> Extracted material:
____________

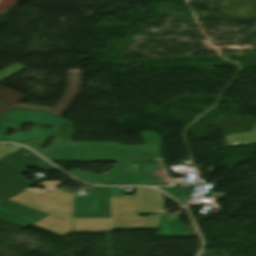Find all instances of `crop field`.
Listing matches in <instances>:
<instances>
[{
  "mask_svg": "<svg viewBox=\"0 0 256 256\" xmlns=\"http://www.w3.org/2000/svg\"><path fill=\"white\" fill-rule=\"evenodd\" d=\"M32 227L44 230L46 232H49L61 237L71 233L70 222L54 217L52 215L46 217L45 219L33 225Z\"/></svg>",
  "mask_w": 256,
  "mask_h": 256,
  "instance_id": "8",
  "label": "crop field"
},
{
  "mask_svg": "<svg viewBox=\"0 0 256 256\" xmlns=\"http://www.w3.org/2000/svg\"><path fill=\"white\" fill-rule=\"evenodd\" d=\"M27 68L24 65L15 63L0 71V81L9 77L10 75L19 72ZM81 92V79H80V69H69L67 70V84L66 91L58 103L50 107L43 106H33L28 104H18L19 101L24 99L25 95L9 90L7 88L0 86V114L8 110L10 106H18L29 109L47 110L58 116L71 104V102L80 94Z\"/></svg>",
  "mask_w": 256,
  "mask_h": 256,
  "instance_id": "2",
  "label": "crop field"
},
{
  "mask_svg": "<svg viewBox=\"0 0 256 256\" xmlns=\"http://www.w3.org/2000/svg\"><path fill=\"white\" fill-rule=\"evenodd\" d=\"M226 145H238L256 142V125L251 132L230 134L225 137Z\"/></svg>",
  "mask_w": 256,
  "mask_h": 256,
  "instance_id": "10",
  "label": "crop field"
},
{
  "mask_svg": "<svg viewBox=\"0 0 256 256\" xmlns=\"http://www.w3.org/2000/svg\"><path fill=\"white\" fill-rule=\"evenodd\" d=\"M73 217H110L107 187H93V195L75 196Z\"/></svg>",
  "mask_w": 256,
  "mask_h": 256,
  "instance_id": "5",
  "label": "crop field"
},
{
  "mask_svg": "<svg viewBox=\"0 0 256 256\" xmlns=\"http://www.w3.org/2000/svg\"><path fill=\"white\" fill-rule=\"evenodd\" d=\"M171 181H182V182H184L185 181V179H170Z\"/></svg>",
  "mask_w": 256,
  "mask_h": 256,
  "instance_id": "14",
  "label": "crop field"
},
{
  "mask_svg": "<svg viewBox=\"0 0 256 256\" xmlns=\"http://www.w3.org/2000/svg\"><path fill=\"white\" fill-rule=\"evenodd\" d=\"M162 196L110 197L111 212H161Z\"/></svg>",
  "mask_w": 256,
  "mask_h": 256,
  "instance_id": "6",
  "label": "crop field"
},
{
  "mask_svg": "<svg viewBox=\"0 0 256 256\" xmlns=\"http://www.w3.org/2000/svg\"><path fill=\"white\" fill-rule=\"evenodd\" d=\"M6 145L8 144H0V158L22 148L21 146H18V145H13L9 148L5 147Z\"/></svg>",
  "mask_w": 256,
  "mask_h": 256,
  "instance_id": "11",
  "label": "crop field"
},
{
  "mask_svg": "<svg viewBox=\"0 0 256 256\" xmlns=\"http://www.w3.org/2000/svg\"><path fill=\"white\" fill-rule=\"evenodd\" d=\"M110 196H125L124 187H108Z\"/></svg>",
  "mask_w": 256,
  "mask_h": 256,
  "instance_id": "13",
  "label": "crop field"
},
{
  "mask_svg": "<svg viewBox=\"0 0 256 256\" xmlns=\"http://www.w3.org/2000/svg\"><path fill=\"white\" fill-rule=\"evenodd\" d=\"M47 215L48 214L10 200L0 204V219L23 227H26Z\"/></svg>",
  "mask_w": 256,
  "mask_h": 256,
  "instance_id": "7",
  "label": "crop field"
},
{
  "mask_svg": "<svg viewBox=\"0 0 256 256\" xmlns=\"http://www.w3.org/2000/svg\"><path fill=\"white\" fill-rule=\"evenodd\" d=\"M10 200L72 222L74 194L55 189L43 196L24 192Z\"/></svg>",
  "mask_w": 256,
  "mask_h": 256,
  "instance_id": "4",
  "label": "crop field"
},
{
  "mask_svg": "<svg viewBox=\"0 0 256 256\" xmlns=\"http://www.w3.org/2000/svg\"><path fill=\"white\" fill-rule=\"evenodd\" d=\"M137 195H162L160 191L150 188L137 187Z\"/></svg>",
  "mask_w": 256,
  "mask_h": 256,
  "instance_id": "12",
  "label": "crop field"
},
{
  "mask_svg": "<svg viewBox=\"0 0 256 256\" xmlns=\"http://www.w3.org/2000/svg\"><path fill=\"white\" fill-rule=\"evenodd\" d=\"M157 236H193L179 222L177 215L161 216Z\"/></svg>",
  "mask_w": 256,
  "mask_h": 256,
  "instance_id": "9",
  "label": "crop field"
},
{
  "mask_svg": "<svg viewBox=\"0 0 256 256\" xmlns=\"http://www.w3.org/2000/svg\"><path fill=\"white\" fill-rule=\"evenodd\" d=\"M160 215L140 217L135 213H111L110 218H73L72 232H111L112 229L158 228Z\"/></svg>",
  "mask_w": 256,
  "mask_h": 256,
  "instance_id": "3",
  "label": "crop field"
},
{
  "mask_svg": "<svg viewBox=\"0 0 256 256\" xmlns=\"http://www.w3.org/2000/svg\"><path fill=\"white\" fill-rule=\"evenodd\" d=\"M38 163L45 165L46 167L38 166ZM25 168H39L42 170H52L55 169L53 166L48 164L46 161L38 157L33 152L26 150L24 148L0 159V203L8 200L9 198L25 191H31L38 194H44L47 191H36L28 189L30 185L17 175L28 172ZM58 183L56 186L64 183L65 181H45ZM44 183V182H43ZM47 189H54L56 186L43 185ZM50 191V190H49Z\"/></svg>",
  "mask_w": 256,
  "mask_h": 256,
  "instance_id": "1",
  "label": "crop field"
}]
</instances>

____________

> Exercise directions: Rewrite all the entries above, changing "crop field" to "farm plot" wherever it occurs and keeping everything else the same. Leave the pictures out.

> Output:
Find all instances of `farm plot`.
Listing matches in <instances>:
<instances>
[{
  "mask_svg": "<svg viewBox=\"0 0 256 256\" xmlns=\"http://www.w3.org/2000/svg\"><path fill=\"white\" fill-rule=\"evenodd\" d=\"M32 227L44 230L46 232H49L61 237L71 233L70 222L54 217L52 215L46 217L45 219L33 225Z\"/></svg>",
  "mask_w": 256,
  "mask_h": 256,
  "instance_id": "8",
  "label": "farm plot"
},
{
  "mask_svg": "<svg viewBox=\"0 0 256 256\" xmlns=\"http://www.w3.org/2000/svg\"><path fill=\"white\" fill-rule=\"evenodd\" d=\"M27 68L24 65L15 63L0 71V81L9 77L10 75L19 72ZM81 92V79H80V69H69L67 70V84L66 91L58 103L50 107L43 106H33L28 104H18L19 101L24 99L25 95L9 90L7 88L0 86V114L8 110L10 106H18L29 109L47 110L58 116L71 104V102L80 94Z\"/></svg>",
  "mask_w": 256,
  "mask_h": 256,
  "instance_id": "2",
  "label": "farm plot"
},
{
  "mask_svg": "<svg viewBox=\"0 0 256 256\" xmlns=\"http://www.w3.org/2000/svg\"><path fill=\"white\" fill-rule=\"evenodd\" d=\"M226 145H238L256 142V125L251 132L230 134L225 137Z\"/></svg>",
  "mask_w": 256,
  "mask_h": 256,
  "instance_id": "10",
  "label": "farm plot"
},
{
  "mask_svg": "<svg viewBox=\"0 0 256 256\" xmlns=\"http://www.w3.org/2000/svg\"><path fill=\"white\" fill-rule=\"evenodd\" d=\"M73 217H110L107 187H93V195L75 196Z\"/></svg>",
  "mask_w": 256,
  "mask_h": 256,
  "instance_id": "5",
  "label": "farm plot"
},
{
  "mask_svg": "<svg viewBox=\"0 0 256 256\" xmlns=\"http://www.w3.org/2000/svg\"><path fill=\"white\" fill-rule=\"evenodd\" d=\"M171 181H182V182H184L185 181V179H170Z\"/></svg>",
  "mask_w": 256,
  "mask_h": 256,
  "instance_id": "14",
  "label": "farm plot"
},
{
  "mask_svg": "<svg viewBox=\"0 0 256 256\" xmlns=\"http://www.w3.org/2000/svg\"><path fill=\"white\" fill-rule=\"evenodd\" d=\"M162 196L110 197L111 212H161Z\"/></svg>",
  "mask_w": 256,
  "mask_h": 256,
  "instance_id": "6",
  "label": "farm plot"
},
{
  "mask_svg": "<svg viewBox=\"0 0 256 256\" xmlns=\"http://www.w3.org/2000/svg\"><path fill=\"white\" fill-rule=\"evenodd\" d=\"M6 145L8 144H0V158L22 148L21 146H18V145H13L9 148L5 147Z\"/></svg>",
  "mask_w": 256,
  "mask_h": 256,
  "instance_id": "11",
  "label": "farm plot"
},
{
  "mask_svg": "<svg viewBox=\"0 0 256 256\" xmlns=\"http://www.w3.org/2000/svg\"><path fill=\"white\" fill-rule=\"evenodd\" d=\"M110 196H125L124 187H108Z\"/></svg>",
  "mask_w": 256,
  "mask_h": 256,
  "instance_id": "13",
  "label": "farm plot"
},
{
  "mask_svg": "<svg viewBox=\"0 0 256 256\" xmlns=\"http://www.w3.org/2000/svg\"><path fill=\"white\" fill-rule=\"evenodd\" d=\"M47 215L48 214L10 200L0 204V219L23 227H26Z\"/></svg>",
  "mask_w": 256,
  "mask_h": 256,
  "instance_id": "7",
  "label": "farm plot"
},
{
  "mask_svg": "<svg viewBox=\"0 0 256 256\" xmlns=\"http://www.w3.org/2000/svg\"><path fill=\"white\" fill-rule=\"evenodd\" d=\"M10 200L72 222L74 194L55 189L43 196L24 192Z\"/></svg>",
  "mask_w": 256,
  "mask_h": 256,
  "instance_id": "4",
  "label": "farm plot"
},
{
  "mask_svg": "<svg viewBox=\"0 0 256 256\" xmlns=\"http://www.w3.org/2000/svg\"><path fill=\"white\" fill-rule=\"evenodd\" d=\"M137 195H162L160 191L150 188L137 187Z\"/></svg>",
  "mask_w": 256,
  "mask_h": 256,
  "instance_id": "12",
  "label": "farm plot"
},
{
  "mask_svg": "<svg viewBox=\"0 0 256 256\" xmlns=\"http://www.w3.org/2000/svg\"><path fill=\"white\" fill-rule=\"evenodd\" d=\"M157 236H193L179 222L177 215L161 216Z\"/></svg>",
  "mask_w": 256,
  "mask_h": 256,
  "instance_id": "9",
  "label": "farm plot"
},
{
  "mask_svg": "<svg viewBox=\"0 0 256 256\" xmlns=\"http://www.w3.org/2000/svg\"><path fill=\"white\" fill-rule=\"evenodd\" d=\"M160 215L140 217L135 213H111L110 218H73L72 232H111L112 229L158 228Z\"/></svg>",
  "mask_w": 256,
  "mask_h": 256,
  "instance_id": "3",
  "label": "farm plot"
},
{
  "mask_svg": "<svg viewBox=\"0 0 256 256\" xmlns=\"http://www.w3.org/2000/svg\"><path fill=\"white\" fill-rule=\"evenodd\" d=\"M38 163L45 165L46 167L38 166ZM25 168H39L42 170H52L55 169L53 166L48 164L46 161L38 157L33 152L26 150L24 148L0 159V203L8 200L9 198L25 191H31L38 194H44L47 191H36L28 189L30 185L17 175L28 172ZM58 183L56 186L64 183L65 181H45ZM44 183V182H43ZM47 189H54L56 186L43 185ZM50 191V190H49Z\"/></svg>",
  "mask_w": 256,
  "mask_h": 256,
  "instance_id": "1",
  "label": "farm plot"
}]
</instances>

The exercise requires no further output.